Another is healthcare and medical imaging. We see a lot of medical use cases -- things like disease prediction, such as how likely are you to have congestive heart failure in the next 12 months, do outpatient prediction, readmittance prediction, those sorts of things. We can actually look inside an X-ray and identify very early-stage lung cancer before the patient even knows that they're sick. [And] you can run that test so cheaply. You can basically run it against any chest X-ray.
You partnered with Microsoft on Gluon, the deep learning library. What's the status of that project? What other areas might you collaborate with Microsoft or another major vendor on an AI project?
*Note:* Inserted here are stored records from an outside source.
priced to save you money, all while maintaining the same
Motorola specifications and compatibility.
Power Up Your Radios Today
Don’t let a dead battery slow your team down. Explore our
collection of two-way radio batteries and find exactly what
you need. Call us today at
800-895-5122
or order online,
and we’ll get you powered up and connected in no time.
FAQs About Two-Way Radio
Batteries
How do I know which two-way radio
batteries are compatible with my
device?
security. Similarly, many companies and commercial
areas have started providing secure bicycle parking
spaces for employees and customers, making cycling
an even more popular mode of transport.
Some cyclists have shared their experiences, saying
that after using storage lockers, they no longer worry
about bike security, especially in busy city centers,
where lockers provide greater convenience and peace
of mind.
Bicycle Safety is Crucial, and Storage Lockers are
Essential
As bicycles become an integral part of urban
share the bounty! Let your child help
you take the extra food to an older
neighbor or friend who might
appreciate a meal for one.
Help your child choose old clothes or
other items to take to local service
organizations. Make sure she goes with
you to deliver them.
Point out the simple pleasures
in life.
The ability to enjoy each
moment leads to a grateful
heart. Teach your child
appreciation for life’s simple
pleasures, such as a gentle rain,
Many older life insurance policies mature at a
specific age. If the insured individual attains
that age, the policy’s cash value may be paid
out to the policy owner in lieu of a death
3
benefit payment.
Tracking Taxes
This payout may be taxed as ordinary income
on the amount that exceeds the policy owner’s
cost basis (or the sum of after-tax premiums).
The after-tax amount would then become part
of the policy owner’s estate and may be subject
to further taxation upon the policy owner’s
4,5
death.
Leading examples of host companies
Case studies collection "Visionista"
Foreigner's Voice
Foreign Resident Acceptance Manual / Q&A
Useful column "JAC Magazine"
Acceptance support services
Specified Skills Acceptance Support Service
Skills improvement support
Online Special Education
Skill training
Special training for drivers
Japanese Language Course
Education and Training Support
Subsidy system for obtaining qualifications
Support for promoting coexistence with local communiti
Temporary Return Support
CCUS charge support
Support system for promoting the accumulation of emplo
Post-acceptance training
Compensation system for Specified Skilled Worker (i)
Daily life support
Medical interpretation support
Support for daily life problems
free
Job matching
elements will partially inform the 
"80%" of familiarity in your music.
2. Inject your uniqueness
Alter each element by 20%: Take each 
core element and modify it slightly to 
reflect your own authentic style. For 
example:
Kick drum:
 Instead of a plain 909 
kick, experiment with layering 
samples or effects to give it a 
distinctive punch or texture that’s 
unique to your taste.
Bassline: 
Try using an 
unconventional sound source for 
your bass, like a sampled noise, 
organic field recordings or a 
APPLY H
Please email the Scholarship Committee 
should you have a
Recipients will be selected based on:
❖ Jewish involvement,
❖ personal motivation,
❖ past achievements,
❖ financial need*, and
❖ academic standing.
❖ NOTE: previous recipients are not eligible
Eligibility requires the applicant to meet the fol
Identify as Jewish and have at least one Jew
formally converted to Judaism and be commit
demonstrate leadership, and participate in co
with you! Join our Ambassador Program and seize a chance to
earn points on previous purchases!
Wood: Gluon is off to a great start. Celgene, a biotech that's doing drug toxicity prediction, is trying to speed up clinical trials to get drugs to market more quickly. All of that runs in SageMaker, and they use Gluon to build models. That's one example; we have more.
Other areas of collaboration we see is around other engines. For example, we were a launch partner for PyTorch 1.0 [a Python-based machine learning library, at Facebook's F8 conference]. PyTorch has a ton of interest from research scientists, particularly in academia, [and we] bring that up to SageMaker and work with Facebook on the development.
Microsoft President Bradford Smith recently called on Congress to consider federal regulation for facial recognition services. What is Amazon's stance on AI regulation? How much should customers determine ethical use of AI, facial recognition or other cloud services, and what is AWS' responsibility?
Wood: Our approach is that Rekognition, like all of our services, falls under our Acceptable Use Policy, [which] is very clear with what it allows and what it does not allow. One of the things that it does not allow is anything unconstitutional; mass surveillance, for example, is ruled out. We're very clear that customers need to take that responsibility, and if they fall outside our Acceptable Use [Policy}, just like anyone else on AWS, they will lose access to those services, because we won't support them. They need to be responsible with how they test, validate and communicate their use of these technologies because they can be hugely impactful.
The American Civil Liberties Union, among others, has asked AWS to stop selling Rekognition to law enforcement agencies. Will you comply with that request? If not, under what circumstances might that decision change?
Wood: Again, that's covered under our Acceptable Use Policy. If any customer in any domain is using any of our services in a way which falls outside of acceptable use, then they will lose access to that service.
Certainly, the Acceptable Use Policy covers lawful use, but do you think that also covers ethical use? That's a thornier question.
Wood: It is a thornier question. I think it's part of a broader dialogue that we need to have, just as we've had with motor cars and any large-scale technology which provides a lot of opportunity, but which also needs a public and open discussion.